WORK ITEM - Rewrite the passage about helping parents, starting with "What the work" and going on through "liveable and sustainable.", and switch "perspective" to "context" wherever it occurs.

PASSAGE TO READ -

Content starts

What the work is, when it works, is quieter and harder to name. It is helping connect the dots. It is noticing the part that is missing, the one thing nobody has thought to look at, and saying so. It is bringing perspective, the kind that comes from having sat with a great many families and learned what tends to matter and what tends to pass. It is reassurance, which is not a small thing. And often, most of all, it is simplification. Parents in difficulty tend to zoom in, closer and closer, until a single feed or a single bad night fills the entire frame. Part of what I do is help them zoom back out: to see the whole situation again, the child and the family and the circumstances taken together, and from there to work out how to build something more liveable and sustainable.
It is never a single fix, handed over once and finished. It is a process of trying something, watching, and readjusting. We take your situation and your child as a whole, we look at the shape of it, and we shape it together, slowly, into something that works better than it did.
On telling parents what to do
When I say my work is not about telling parents what to do, I mean something specific: it is not how I see the work. I do not arrive with a method and a list of moves already in my head. I try, as hard as I can, to stay away from those shortcuts, because the moment I have decided in advance what the answer is, I have stopped looking at the child and the parents in front of me. The job is the looking. Find the missing piece, if there is one. Remove the confusion, if there is some. That is nearly all of it.
I do give direction. When a parent asks what to do now, I answer. Let it pass. Hold them. It is alright to put them down. Sometimes what I say is not even the long-term answer; it is what makes sense in this particular moment, with everyone at the end of their rope, or a first step toward something different later on.

Content ends

DATA FOR REVIEW -
Content starts

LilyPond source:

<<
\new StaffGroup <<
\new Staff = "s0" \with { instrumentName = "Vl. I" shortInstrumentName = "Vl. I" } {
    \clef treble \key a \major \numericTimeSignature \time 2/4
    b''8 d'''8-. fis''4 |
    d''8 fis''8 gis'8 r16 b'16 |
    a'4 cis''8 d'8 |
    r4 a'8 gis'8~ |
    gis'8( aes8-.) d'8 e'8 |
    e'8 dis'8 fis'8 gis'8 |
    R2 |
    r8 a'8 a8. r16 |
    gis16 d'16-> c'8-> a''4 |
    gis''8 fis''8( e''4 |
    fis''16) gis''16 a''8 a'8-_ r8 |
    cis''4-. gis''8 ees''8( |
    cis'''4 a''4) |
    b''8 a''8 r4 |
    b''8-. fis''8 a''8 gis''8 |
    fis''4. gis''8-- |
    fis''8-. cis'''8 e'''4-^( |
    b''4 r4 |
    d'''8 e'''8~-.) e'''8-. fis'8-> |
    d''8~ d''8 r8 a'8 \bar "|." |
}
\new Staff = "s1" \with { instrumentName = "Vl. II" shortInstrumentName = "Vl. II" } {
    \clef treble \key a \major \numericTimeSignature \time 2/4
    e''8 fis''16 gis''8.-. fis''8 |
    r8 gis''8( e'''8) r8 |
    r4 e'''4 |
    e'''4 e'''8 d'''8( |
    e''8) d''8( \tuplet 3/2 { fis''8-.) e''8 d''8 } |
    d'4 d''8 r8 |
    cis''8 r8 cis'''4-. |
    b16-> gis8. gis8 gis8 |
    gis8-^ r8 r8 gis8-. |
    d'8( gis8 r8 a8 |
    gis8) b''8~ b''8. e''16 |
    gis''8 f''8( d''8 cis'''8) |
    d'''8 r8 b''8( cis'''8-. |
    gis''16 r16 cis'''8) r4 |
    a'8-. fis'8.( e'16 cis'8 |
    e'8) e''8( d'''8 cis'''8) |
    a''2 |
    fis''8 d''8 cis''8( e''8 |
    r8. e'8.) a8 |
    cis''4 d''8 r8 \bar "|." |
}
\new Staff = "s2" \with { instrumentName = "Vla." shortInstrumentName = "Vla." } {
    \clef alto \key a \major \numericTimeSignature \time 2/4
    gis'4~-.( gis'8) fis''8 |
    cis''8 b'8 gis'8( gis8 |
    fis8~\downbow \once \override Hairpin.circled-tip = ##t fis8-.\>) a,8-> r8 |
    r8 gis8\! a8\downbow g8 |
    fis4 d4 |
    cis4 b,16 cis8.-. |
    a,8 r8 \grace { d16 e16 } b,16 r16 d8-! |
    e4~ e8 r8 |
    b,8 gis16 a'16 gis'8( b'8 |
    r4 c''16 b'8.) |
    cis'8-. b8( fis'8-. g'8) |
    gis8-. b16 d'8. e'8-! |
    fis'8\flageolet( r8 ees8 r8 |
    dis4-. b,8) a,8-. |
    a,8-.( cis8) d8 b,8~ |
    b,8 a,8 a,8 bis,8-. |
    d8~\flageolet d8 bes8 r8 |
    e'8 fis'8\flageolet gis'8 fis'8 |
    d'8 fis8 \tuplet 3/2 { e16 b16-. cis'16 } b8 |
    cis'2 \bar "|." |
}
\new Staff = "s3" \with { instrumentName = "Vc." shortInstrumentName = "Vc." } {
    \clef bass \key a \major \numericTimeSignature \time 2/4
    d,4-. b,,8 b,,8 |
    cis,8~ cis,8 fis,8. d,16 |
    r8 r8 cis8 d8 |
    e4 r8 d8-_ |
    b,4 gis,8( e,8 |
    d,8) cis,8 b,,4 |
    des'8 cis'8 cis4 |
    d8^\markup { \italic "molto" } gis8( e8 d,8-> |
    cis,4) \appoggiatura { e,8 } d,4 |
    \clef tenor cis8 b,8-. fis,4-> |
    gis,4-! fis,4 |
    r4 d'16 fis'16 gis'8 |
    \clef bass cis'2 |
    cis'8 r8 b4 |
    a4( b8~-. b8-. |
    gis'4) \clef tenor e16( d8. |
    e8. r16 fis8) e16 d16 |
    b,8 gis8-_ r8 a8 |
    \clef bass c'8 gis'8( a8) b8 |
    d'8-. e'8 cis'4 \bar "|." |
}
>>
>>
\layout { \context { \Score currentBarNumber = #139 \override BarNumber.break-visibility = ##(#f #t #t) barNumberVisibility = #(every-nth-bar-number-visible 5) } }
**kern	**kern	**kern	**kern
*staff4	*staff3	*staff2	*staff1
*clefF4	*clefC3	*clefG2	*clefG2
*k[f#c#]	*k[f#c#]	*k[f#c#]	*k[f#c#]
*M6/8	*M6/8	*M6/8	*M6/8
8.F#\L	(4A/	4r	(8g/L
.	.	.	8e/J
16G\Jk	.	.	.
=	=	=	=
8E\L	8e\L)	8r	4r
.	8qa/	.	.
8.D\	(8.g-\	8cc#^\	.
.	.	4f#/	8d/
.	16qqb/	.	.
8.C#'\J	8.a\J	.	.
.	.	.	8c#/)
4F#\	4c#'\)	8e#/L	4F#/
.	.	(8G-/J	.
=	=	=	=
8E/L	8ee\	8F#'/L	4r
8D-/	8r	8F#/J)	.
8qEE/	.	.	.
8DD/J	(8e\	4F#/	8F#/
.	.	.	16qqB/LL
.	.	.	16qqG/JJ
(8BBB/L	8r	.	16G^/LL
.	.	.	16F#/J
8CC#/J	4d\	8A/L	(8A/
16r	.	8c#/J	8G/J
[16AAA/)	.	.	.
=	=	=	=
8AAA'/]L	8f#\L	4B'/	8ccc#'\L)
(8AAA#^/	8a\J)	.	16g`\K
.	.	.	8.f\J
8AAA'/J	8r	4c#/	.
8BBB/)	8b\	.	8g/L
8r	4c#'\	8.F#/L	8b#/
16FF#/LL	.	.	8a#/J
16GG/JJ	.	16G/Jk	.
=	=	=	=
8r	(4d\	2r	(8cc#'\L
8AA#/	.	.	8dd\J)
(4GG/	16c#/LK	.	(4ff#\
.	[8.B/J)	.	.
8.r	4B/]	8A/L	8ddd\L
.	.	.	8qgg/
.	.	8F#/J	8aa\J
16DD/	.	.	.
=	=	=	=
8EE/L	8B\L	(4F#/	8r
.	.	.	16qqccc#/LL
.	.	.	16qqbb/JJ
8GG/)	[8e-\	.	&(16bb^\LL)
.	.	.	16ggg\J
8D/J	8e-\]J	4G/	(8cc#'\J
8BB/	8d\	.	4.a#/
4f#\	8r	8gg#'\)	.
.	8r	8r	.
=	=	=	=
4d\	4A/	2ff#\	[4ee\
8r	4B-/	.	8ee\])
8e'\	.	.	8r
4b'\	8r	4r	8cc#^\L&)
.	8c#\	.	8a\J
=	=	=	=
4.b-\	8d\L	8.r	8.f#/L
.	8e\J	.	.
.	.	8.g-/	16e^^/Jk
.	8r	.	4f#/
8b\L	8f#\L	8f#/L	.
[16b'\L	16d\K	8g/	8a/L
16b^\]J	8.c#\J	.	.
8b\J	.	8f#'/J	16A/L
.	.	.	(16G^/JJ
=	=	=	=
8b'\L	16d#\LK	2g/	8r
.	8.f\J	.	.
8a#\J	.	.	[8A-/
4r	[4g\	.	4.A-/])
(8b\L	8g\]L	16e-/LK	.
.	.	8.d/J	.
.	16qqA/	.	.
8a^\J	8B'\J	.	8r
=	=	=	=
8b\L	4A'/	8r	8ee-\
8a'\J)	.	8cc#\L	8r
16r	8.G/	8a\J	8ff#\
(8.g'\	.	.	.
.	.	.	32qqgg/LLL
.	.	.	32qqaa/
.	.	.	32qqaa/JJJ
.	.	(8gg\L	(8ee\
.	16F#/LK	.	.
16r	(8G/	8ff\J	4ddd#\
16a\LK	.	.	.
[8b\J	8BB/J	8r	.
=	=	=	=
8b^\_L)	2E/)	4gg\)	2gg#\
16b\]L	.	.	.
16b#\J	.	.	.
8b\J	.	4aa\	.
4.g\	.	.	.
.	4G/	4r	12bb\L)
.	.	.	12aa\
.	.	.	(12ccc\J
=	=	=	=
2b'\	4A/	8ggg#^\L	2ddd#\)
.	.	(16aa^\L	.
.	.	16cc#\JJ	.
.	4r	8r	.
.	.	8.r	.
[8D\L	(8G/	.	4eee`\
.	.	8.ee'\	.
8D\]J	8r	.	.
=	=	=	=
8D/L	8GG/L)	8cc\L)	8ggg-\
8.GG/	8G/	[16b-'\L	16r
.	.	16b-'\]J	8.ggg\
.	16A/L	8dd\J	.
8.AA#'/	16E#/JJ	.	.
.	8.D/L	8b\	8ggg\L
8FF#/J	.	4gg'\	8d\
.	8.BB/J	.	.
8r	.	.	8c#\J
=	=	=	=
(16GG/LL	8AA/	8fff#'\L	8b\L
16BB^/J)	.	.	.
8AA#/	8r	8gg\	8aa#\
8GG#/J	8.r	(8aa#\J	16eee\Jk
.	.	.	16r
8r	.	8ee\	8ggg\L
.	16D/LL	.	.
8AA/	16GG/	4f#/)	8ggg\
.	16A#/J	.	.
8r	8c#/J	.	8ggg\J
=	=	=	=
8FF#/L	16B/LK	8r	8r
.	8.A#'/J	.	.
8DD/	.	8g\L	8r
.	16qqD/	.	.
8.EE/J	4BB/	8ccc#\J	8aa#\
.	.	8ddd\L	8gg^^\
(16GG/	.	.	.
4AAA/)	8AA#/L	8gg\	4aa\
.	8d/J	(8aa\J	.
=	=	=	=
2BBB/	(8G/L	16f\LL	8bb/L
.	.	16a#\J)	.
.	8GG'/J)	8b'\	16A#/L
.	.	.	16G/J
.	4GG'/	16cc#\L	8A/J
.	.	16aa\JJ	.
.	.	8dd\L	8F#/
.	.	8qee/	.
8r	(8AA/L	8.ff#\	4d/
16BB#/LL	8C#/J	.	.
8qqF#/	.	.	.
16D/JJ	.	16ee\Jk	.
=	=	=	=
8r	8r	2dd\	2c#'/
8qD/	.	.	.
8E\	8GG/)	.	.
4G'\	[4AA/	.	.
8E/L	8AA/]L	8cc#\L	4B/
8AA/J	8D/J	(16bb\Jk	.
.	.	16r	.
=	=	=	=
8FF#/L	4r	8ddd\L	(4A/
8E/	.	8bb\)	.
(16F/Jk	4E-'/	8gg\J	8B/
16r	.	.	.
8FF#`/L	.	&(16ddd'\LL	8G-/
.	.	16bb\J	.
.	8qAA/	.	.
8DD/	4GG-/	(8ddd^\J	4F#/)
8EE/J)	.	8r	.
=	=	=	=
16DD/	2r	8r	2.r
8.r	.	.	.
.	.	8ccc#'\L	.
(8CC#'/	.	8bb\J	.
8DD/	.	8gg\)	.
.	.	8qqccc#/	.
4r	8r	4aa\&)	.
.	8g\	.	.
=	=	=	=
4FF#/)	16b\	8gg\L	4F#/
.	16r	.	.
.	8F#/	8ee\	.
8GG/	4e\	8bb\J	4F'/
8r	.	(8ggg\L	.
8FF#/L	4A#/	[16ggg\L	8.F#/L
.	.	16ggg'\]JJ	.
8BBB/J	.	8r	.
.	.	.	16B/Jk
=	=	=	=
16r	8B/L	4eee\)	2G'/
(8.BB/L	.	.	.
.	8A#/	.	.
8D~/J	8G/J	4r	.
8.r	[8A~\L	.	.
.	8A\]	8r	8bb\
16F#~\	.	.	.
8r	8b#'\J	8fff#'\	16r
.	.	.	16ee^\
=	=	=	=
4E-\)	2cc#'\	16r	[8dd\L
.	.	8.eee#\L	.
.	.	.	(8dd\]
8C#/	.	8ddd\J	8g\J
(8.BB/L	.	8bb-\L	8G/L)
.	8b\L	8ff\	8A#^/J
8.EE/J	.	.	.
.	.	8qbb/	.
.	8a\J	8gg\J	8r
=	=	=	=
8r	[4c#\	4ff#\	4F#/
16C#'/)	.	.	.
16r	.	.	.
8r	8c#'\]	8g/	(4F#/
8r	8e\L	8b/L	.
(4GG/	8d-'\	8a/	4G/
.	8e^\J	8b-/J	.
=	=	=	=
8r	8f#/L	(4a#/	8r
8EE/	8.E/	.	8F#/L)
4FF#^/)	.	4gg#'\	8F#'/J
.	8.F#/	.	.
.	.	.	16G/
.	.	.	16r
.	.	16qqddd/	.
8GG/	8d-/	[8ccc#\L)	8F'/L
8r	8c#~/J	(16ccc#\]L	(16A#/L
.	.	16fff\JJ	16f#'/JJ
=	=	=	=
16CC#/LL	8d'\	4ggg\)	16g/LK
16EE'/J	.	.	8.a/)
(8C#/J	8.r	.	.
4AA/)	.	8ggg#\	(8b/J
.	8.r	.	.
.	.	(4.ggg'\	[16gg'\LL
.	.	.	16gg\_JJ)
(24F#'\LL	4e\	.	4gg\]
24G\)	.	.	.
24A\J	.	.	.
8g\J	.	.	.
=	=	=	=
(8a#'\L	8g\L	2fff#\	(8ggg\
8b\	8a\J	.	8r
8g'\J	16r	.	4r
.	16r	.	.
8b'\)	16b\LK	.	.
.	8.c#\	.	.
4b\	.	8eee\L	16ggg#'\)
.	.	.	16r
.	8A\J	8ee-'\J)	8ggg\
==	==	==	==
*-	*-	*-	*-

Content ends

SOLVED EXERCISE -
What the work is, when it works, is quieter and harder to name. It is helping connect the dots. It is noticing the part that is missing, the one thing nobody has thought to look at, and saying so. It is bringing context, the kind that comes from having sat with a great many families and learned what tends to matter and what tends to pass. It is reassurance, which is not a small thing. And often, most of all, it is simplification. Parents in difficulty tend to zoom in, closer and closer, until a single feed or a single bad night fills the entire frame. Part of what I do is help them zoom back out: to see the whole situation again, the child and the family and the circumstances taken together, and from there to work out how to build something more liveable and sustainable.